Spectroelectrochemistry

Understanding the electrochemical processes and interfacial behavior at the molecular level is beneficial to the rational design and control of the interfacial structure in order to gain optimal performance, which is not only important to electroanalysis, but also to various field of electrochemistry, including electrocatalysis, electrodeposition, corrosion and energy storage devices. We have been developing in-situ Raman spectroscopy to investigate electrochemical system with improved sensitivity, temporal and spatial resolution.  Our current study is focused in the following aspects:

  1. Developing Raman microscopy to allow the full integration in real time with electrochemical techniques, including cyclic voltammetry, electrochemical impedance spectroscopy, ellipsometry, for studying the interfacial process related to lithium ion batteries, corrosion, electrocatalytic processes that are both important to fuel cell, water splitting and lithium ion battery.
  2. Developing hyphenated methods to allow the integration of Raman spectroscopy with other spatial and spectroscopic methods for real time study, borrowing the term in catalysis, the electrochemical operando spectroscopy.
  3. Developing strategies that may help to improve the detection sensitivity of electrochemical methods for electroanaysis, by using the unique optical and chemical properties or nanomaterials.

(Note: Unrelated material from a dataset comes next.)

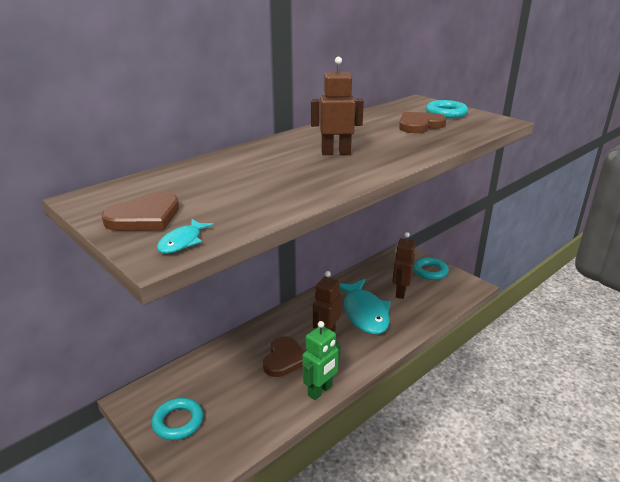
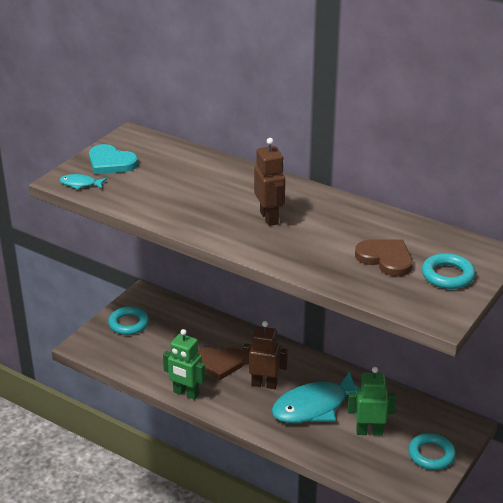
camera: 75 degrees right, 5 degrees up
brown heart [101,192,179,231] -> turquoise heart [89,144,138,174]
brown robot [392,232,415,299] -> green robot [348,367,396,436]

Cell, is the basic structural and functional unit of live organisms. It is a highly dynamic and heterogeneous system undergoing continuous matter and energy exchange with the environment, which results in a great difference in life activities of cells both in time and space. Changes in the conformation, distribution and interactions of biomolecules such as protein, DNA and RNA constitute the basic life process of cells. Monitoring the conformation of those molecules and the microenvironment in a live cell with high spatial (up to nanometer)and temporal resolution (up to millisecond) is important to a better understand of the cell processes , the mechanisms for various diseases, and nanomedicine.  Raman Spectroscopy can readily provide molecular fingerprint information of biological system and has found increasing application in biology.

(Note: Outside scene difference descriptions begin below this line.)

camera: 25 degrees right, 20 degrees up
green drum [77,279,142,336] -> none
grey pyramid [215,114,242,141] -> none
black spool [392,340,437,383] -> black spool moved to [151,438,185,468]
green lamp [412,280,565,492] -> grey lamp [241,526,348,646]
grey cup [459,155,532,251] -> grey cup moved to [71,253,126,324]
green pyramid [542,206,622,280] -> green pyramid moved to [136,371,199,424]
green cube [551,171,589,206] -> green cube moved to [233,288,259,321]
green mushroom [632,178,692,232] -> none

We are dedicated to developing methodologies, with improved sensitivity and spatial and temporal resolution, to use Normal Raman Spectroscopy(NRS) and Surface-Enhanced Raman Spectroscopy (SERS) for studying live cells or related biomedical research. Our research interests mainly include the following aspects.

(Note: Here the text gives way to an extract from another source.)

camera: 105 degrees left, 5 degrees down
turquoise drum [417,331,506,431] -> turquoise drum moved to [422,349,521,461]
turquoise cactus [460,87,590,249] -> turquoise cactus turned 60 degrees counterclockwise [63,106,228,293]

  1. In-vivo detection of the conformational and spatial distribution  of bioactive molecules in live cells, including cancer cells and stem cells by normal Raman and SERS methods. Developing methods to discriminate the normal cell, cancer cells and cells in different life cycles by their molecular signatures, for rapid, reliable and early diagnosis of cancer.
  2. SERS detection of bioactive molecules of cells with an improved sensitivity to obtain reliable spectra of individual biomolecules in vitro, and constructing the database for cell analysis.
  3. Developing reliable SERS substrates to study the interaction of cells with nanomaterials and how the interfacial properties of nanomaterials will influence the cell differentiation.
    biosers-figure1biosers-figure2
  4. Development of hyphenated optical techniques by integrating Raman spectroscopy with fluorescence spectroscopy, dark field microscopy and flow cytometry, et c. Developing methods to synthesize multimodal nanoparticles to enable high-throughput and specific  detection and imaging in live cells.